═══ BEREITGESTELLTER TEXT

Journal Mittwoch, 20. August 2025 – Vorurlaubsendspurtgefühl

Donnerstag, 21. August 2025 um 6:36

Gute Nacht bis eine halbe Stunde vor Weckerklingeln, als sich Angst in meiner Kehle verbiss.

Ich hatte noch Gelegenheit, den Übernachtungsgast zu verabschieden, bevor ich mich angespannt durch kühle Luft auf meinen Arbeitsweg machte.

Geordnete Emsigkeit im Büro, ich bekam endlich eine Angelegenheit weg, deren Papier-Unterlagen bereits Schimmelränder angesetzt hatten.

Die Luft hatte eigentlich die ideale Temperatur für gekipptes Bürofenster – nur dass für den Umbau des S-Bahnhofs Heimeranplatz gerade Maschinen eingesetzt wurde, die mit einem nervigen Quietschrumpeln lärmten, das bis in mein Rückenmark drang: Fenster zu.

Mittagscappuccino im Westend, Temperatur unter bewölktem Himmel sehr angenehm. Wenn es so in der Woche Wien bliebe, wäre es mir sehr recht.

Mittagessen: Bananen, Quark mit Joghurt.

Im Verlauf den Nachmittags wurden die Wolken immer dunkler, irgendwann grollte daraus auch Donner.

Vor Monaten schon gebucht, lang befreut: Der Feierabendtermin für Pediküre und Kosmetik. Die Kosmetikerin hatte gestern um eine Verschiebung um 15 Minuten nach hinten gebeten, so kam ich nicht ganz so pünktlich aus dem Büro wie geplant. Zudem hatte es eine halbe Stunde zuvor begonnen zu regnen – und jetzt schüttete es derart, dass ich eine Station U-Bahn fuhr, um nicht trotz Schirm nach 20 Minuten Fußweg völlig durchnässt anzukommen.

Angenehme Pediküre mit Plaudern über Urlaubspläne, noch angenehmere Gesichtsbehandlung. Und beides dauerte lange genug, dass der Regen aufgehört hatte. Ich ging in schöner, abgekühlter Luft nach Hause und gab unterwegs Herrn Kaltmamsell durch, dass wir das angedachte Abendessen im Schnitzelgarten lieber bleiben ließen.

══════
═══ BEREITGESTELLTE DATENSÄTZE

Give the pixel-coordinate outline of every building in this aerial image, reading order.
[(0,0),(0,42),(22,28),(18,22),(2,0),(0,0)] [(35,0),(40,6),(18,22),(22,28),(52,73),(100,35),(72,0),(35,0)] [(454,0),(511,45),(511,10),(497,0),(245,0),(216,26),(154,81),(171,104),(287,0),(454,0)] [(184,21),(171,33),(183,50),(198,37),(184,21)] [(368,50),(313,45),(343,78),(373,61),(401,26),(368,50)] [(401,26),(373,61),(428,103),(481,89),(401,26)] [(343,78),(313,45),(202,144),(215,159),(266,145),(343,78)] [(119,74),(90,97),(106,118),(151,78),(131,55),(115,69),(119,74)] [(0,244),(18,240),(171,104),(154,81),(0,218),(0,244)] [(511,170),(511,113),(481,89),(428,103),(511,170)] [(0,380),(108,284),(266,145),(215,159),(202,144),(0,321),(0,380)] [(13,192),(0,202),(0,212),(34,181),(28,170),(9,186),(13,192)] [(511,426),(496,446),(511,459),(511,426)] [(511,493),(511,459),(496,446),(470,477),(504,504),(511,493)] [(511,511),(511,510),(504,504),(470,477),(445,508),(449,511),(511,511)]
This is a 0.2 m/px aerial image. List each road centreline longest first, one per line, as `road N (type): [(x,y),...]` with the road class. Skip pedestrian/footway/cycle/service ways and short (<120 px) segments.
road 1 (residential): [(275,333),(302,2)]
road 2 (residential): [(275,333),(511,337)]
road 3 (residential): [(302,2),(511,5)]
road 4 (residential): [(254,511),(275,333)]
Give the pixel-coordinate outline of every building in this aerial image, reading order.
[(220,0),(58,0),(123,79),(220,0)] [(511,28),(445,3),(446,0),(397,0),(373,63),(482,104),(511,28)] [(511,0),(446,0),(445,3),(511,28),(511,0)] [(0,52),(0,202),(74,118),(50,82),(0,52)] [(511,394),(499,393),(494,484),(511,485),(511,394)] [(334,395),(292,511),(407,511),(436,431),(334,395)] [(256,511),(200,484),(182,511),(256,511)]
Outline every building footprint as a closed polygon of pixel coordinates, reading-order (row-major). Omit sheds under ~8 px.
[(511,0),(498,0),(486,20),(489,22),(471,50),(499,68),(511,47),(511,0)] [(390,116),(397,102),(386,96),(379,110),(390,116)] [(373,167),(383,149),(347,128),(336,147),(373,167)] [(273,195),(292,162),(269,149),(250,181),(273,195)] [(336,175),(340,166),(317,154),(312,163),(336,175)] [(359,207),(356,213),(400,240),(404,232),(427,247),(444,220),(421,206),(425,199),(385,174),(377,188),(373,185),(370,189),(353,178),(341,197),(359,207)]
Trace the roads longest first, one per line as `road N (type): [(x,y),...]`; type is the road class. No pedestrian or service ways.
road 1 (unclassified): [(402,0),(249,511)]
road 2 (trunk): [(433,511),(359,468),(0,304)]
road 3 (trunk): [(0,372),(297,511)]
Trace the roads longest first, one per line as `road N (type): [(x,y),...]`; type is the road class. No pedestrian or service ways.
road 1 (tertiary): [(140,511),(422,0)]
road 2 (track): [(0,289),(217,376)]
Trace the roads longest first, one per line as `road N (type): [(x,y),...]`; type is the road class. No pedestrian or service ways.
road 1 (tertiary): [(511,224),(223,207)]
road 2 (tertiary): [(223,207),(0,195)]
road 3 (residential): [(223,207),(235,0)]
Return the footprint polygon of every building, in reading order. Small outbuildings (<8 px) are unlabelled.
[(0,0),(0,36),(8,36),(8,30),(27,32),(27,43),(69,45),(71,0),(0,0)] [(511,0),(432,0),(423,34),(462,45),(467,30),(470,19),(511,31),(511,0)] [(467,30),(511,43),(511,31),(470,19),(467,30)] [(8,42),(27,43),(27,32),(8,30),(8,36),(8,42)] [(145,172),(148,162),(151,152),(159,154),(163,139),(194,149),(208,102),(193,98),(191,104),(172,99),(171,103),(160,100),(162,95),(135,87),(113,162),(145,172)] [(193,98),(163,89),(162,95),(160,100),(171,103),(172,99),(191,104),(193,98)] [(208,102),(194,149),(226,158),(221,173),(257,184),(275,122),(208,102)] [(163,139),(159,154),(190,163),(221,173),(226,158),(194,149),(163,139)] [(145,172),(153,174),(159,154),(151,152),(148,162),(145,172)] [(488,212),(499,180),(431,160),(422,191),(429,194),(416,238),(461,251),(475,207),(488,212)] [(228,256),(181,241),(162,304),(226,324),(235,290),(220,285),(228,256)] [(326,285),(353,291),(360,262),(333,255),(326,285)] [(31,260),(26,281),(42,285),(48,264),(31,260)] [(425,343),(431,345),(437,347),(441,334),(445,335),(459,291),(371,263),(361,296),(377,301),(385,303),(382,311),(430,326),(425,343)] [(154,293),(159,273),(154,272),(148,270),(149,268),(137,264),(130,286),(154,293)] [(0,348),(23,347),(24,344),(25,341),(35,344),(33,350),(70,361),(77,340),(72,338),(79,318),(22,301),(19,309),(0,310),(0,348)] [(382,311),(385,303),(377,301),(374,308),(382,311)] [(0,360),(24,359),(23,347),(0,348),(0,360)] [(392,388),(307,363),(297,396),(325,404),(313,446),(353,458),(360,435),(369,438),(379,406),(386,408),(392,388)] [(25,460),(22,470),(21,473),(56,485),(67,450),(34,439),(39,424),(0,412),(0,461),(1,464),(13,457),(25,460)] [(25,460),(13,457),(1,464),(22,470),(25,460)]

══════

=== GEFORDERTE AUFGABEN ===
[1] Beantworte anhand des Journaleintrags:
(a) Was gab es zum Mittagessen?
(b) Um wie viele Minuten bat die Kosmetikerin, den Termin nach hinten zu verschieben?
(c) Wo war das Abendessen angedacht, auf das verzichtet wurde?
[2] Gib den Abschnitt des Journaleintrags von „Journal Mittwoch, 20.“ bis „drang: Fenster zu.“ wieder und ersetze darin „Bürofenster“ durch „Oberlicht“.
[3] Erläutere laut Journaleintrag, weshalb auf dem Weg zum Feierabendtermin eine Station mit der U-Bahn gefahren wurde.

=== AUFGABENERGEBNISSE ===
[1]
(a) Bananen, Quark mit Joghurt.
(b) Um 15 Minuten.
(c) Im Schnitzelgarten.

[2]
Journal Mittwoch, 20. August 2025 – Vorurlaubsendspurtgefühl

Donnerstag, 21. August 2025 um 6:36

Gute Nacht bis eine halbe Stunde vor Weckerklingeln, als sich Angst in meiner Kehle verbiss.

Ich hatte noch Gelegenheit, den Übernachtungsgast zu verabschieden, bevor ich mich angespannt durch kühle Luft auf meinen Arbeitsweg machte.

Geordnete Emsigkeit im Büro, ich bekam endlich eine Angelegenheit weg, deren Papier-Unterlagen bereits Schimmelränder angesetzt hatten.

Die Luft hatte eigentlich die ideale Temperatur für gekipptes Oberlicht – nur dass für den Umbau des S-Bahnhofs Heimeranplatz gerade Maschinen eingesetzt wurde, die mit einem nervigen Quietschrumpeln lärmten, das bis in mein Rückenmark drang: Fenster zu.

[3] Es regnete so heftig, dass man nach 20 Minuten Fußweg trotz Schirm völlig durchnässt angekommen wäre. Die Fahrt mit der U-Bahn sollte das verhindern.